(Your assignment): Please print only the top portion of the entries below, ending with the line that contains "Document page, 1500x1125 pixels.", exactly as written.
Segment Start: Given information
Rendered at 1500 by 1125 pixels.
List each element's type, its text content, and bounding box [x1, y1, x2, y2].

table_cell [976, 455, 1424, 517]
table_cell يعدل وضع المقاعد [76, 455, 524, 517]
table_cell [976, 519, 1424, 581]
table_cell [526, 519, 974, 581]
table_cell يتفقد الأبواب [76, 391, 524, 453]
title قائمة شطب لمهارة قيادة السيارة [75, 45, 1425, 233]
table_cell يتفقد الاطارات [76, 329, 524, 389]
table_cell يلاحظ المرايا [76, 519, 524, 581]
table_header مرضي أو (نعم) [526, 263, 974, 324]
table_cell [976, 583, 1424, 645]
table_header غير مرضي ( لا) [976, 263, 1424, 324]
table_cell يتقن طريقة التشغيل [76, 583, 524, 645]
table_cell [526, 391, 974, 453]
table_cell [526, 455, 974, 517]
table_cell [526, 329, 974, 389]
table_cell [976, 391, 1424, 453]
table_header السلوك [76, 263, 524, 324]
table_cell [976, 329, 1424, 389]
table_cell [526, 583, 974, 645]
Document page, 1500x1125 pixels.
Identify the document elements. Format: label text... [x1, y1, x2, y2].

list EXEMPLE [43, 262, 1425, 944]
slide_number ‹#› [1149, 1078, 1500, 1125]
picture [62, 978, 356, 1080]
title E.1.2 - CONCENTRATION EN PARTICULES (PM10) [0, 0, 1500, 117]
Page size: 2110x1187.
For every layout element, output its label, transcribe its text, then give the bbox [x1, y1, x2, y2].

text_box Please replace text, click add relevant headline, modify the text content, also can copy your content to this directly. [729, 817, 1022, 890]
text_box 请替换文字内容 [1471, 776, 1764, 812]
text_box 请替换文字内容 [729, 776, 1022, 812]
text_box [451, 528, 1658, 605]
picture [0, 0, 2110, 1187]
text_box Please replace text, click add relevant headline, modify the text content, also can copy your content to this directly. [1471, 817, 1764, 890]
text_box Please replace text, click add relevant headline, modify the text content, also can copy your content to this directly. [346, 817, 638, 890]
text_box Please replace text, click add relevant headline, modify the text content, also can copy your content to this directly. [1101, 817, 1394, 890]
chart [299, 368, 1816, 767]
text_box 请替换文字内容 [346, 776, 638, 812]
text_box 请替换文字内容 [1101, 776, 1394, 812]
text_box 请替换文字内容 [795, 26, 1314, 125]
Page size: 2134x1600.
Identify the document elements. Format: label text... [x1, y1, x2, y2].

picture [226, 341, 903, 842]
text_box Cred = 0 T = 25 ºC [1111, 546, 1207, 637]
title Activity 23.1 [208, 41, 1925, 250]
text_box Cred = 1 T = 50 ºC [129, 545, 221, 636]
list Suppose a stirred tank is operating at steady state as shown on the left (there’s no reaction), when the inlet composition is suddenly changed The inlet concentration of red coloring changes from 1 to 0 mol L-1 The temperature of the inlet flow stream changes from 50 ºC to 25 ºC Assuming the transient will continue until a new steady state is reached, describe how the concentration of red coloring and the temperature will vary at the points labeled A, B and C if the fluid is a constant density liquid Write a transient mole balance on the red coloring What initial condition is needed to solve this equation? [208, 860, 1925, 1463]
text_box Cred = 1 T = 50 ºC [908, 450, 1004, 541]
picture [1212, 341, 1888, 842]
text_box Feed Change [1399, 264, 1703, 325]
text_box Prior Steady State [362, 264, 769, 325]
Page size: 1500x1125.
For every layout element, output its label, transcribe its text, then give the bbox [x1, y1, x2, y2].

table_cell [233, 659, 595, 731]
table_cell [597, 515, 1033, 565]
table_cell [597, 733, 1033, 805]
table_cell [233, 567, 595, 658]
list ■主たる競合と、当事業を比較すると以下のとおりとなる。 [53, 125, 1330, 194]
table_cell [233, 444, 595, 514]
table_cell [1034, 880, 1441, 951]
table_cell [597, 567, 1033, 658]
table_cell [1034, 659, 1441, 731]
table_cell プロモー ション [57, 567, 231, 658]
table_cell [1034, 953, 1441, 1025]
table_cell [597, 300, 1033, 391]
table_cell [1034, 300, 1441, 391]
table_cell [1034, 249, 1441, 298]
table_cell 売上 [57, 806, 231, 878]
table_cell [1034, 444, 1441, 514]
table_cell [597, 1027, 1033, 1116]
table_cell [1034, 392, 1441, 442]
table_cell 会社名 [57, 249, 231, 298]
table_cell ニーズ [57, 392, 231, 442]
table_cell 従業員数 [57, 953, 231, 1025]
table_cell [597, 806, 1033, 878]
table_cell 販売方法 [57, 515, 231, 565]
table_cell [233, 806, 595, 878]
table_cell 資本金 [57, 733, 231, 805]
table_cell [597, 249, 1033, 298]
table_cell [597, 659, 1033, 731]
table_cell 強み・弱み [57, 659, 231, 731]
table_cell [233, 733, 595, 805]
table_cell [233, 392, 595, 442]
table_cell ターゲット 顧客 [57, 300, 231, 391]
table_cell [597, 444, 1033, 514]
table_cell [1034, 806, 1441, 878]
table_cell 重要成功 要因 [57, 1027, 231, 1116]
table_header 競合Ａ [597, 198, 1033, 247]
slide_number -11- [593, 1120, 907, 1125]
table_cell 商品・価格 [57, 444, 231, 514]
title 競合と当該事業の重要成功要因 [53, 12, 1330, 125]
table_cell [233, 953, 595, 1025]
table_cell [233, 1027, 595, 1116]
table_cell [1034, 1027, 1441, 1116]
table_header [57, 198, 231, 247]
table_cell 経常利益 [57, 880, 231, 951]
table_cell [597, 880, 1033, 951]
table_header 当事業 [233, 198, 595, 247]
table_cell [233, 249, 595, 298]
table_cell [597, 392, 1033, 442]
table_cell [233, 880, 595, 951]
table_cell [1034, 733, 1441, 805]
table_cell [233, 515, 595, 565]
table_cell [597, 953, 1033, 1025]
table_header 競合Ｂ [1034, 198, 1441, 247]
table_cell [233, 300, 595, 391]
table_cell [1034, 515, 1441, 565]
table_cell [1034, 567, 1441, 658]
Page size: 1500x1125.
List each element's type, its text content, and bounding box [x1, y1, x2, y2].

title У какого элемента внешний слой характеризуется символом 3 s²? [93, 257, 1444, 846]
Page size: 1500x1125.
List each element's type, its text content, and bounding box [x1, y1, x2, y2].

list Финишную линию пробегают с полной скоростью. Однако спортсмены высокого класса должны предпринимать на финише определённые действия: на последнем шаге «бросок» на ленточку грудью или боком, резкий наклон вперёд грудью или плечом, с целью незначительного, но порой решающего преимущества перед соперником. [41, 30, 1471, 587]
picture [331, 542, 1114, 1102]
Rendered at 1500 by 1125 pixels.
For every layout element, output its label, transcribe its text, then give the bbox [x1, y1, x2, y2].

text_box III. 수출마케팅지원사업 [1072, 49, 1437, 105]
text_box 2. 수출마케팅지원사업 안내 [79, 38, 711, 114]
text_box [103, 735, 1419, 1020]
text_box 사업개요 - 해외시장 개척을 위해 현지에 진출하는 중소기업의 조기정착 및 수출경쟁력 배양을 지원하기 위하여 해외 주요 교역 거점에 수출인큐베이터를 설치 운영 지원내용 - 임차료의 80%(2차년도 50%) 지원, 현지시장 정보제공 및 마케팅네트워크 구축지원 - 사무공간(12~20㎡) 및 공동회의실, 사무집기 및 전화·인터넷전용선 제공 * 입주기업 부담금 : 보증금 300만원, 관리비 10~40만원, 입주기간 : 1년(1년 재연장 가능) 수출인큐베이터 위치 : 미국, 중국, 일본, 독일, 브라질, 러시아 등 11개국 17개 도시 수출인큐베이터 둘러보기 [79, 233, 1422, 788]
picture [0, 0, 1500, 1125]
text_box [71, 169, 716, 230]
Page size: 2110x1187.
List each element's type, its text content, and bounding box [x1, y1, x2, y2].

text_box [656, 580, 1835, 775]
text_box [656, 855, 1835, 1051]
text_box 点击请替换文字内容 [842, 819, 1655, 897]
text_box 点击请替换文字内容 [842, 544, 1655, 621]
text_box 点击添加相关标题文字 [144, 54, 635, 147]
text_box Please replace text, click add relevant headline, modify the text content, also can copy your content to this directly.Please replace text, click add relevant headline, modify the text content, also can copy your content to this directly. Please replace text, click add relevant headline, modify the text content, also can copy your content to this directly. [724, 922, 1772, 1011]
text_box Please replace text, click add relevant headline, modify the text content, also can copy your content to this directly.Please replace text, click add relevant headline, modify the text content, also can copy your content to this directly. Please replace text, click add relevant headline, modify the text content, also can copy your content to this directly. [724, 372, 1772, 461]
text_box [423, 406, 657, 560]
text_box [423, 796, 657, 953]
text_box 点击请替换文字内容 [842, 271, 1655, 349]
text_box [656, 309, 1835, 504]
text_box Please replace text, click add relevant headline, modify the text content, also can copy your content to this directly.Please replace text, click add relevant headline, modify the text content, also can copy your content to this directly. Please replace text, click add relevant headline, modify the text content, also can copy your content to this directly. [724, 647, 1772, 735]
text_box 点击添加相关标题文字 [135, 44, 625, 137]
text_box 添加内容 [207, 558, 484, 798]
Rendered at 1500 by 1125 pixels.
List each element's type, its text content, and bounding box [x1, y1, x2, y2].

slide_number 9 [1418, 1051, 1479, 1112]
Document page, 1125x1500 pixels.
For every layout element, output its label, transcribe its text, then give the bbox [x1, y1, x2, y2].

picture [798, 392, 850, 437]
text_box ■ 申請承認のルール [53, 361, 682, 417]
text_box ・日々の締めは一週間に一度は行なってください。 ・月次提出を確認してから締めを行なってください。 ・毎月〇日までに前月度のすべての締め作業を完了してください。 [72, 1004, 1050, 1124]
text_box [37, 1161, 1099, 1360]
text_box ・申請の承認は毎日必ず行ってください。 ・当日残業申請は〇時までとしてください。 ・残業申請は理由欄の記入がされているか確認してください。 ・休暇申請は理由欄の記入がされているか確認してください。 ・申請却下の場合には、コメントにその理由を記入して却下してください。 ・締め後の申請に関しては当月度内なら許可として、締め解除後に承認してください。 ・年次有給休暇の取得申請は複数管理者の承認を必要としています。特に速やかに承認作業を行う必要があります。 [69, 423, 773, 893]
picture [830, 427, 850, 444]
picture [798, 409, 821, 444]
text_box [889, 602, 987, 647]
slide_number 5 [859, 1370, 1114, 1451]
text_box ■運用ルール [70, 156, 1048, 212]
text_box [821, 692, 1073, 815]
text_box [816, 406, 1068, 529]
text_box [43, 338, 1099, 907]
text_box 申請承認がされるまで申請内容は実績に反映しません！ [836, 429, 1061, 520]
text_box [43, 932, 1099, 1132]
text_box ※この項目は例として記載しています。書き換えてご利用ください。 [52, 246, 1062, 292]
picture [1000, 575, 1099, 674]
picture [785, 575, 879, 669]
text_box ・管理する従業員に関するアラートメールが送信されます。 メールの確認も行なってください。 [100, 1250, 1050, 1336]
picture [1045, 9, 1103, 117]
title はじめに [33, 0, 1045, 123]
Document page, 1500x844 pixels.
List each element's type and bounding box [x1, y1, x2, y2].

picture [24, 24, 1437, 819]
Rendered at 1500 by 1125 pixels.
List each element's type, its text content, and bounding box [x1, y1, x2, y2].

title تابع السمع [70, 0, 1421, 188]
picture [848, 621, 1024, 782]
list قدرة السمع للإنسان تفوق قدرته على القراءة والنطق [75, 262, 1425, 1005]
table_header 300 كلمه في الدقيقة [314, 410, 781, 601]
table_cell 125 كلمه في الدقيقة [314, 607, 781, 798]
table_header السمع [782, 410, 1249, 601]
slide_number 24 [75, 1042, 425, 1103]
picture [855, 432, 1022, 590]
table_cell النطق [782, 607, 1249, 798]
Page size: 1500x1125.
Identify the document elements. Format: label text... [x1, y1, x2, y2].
Segment End: Given information
(Exercise solution):
Rendered at 1500 by 1125 pixels.
List each element's type, its text content, and bounding box [x1, y1, x2, y2].

table_cell [976, 455, 1424, 517]
table_cell يعدل وضع المقاعد [76, 455, 524, 517]
table_cell [976, 519, 1424, 581]
table_cell [526, 519, 974, 581]
table_cell يتفقد الأبواب [76, 391, 524, 453]
title قائمة شطب لمهارة قيادة السيارة [75, 45, 1425, 233]
table_cell يتفقد الاطارات [76, 329, 524, 389]
table_cell يلاحظ المرايا [76, 519, 524, 581]
table_header مرضي أو (نعم) [526, 263, 974, 324]
table_cell [976, 583, 1424, 645]
table_header غير مرضي ( لا) [976, 263, 1424, 324]
table_cell يتقن طريقة التشغيل [76, 583, 524, 645]
table_cell [526, 391, 974, 453]
table_cell [526, 455, 974, 517]
table_cell [526, 329, 974, 389]
table_cell [976, 391, 1424, 453]
table_header السلوك [76, 263, 524, 324]
table_cell [976, 329, 1424, 389]
table_cell [526, 583, 974, 645]
Document page, 1500x1125 pixels.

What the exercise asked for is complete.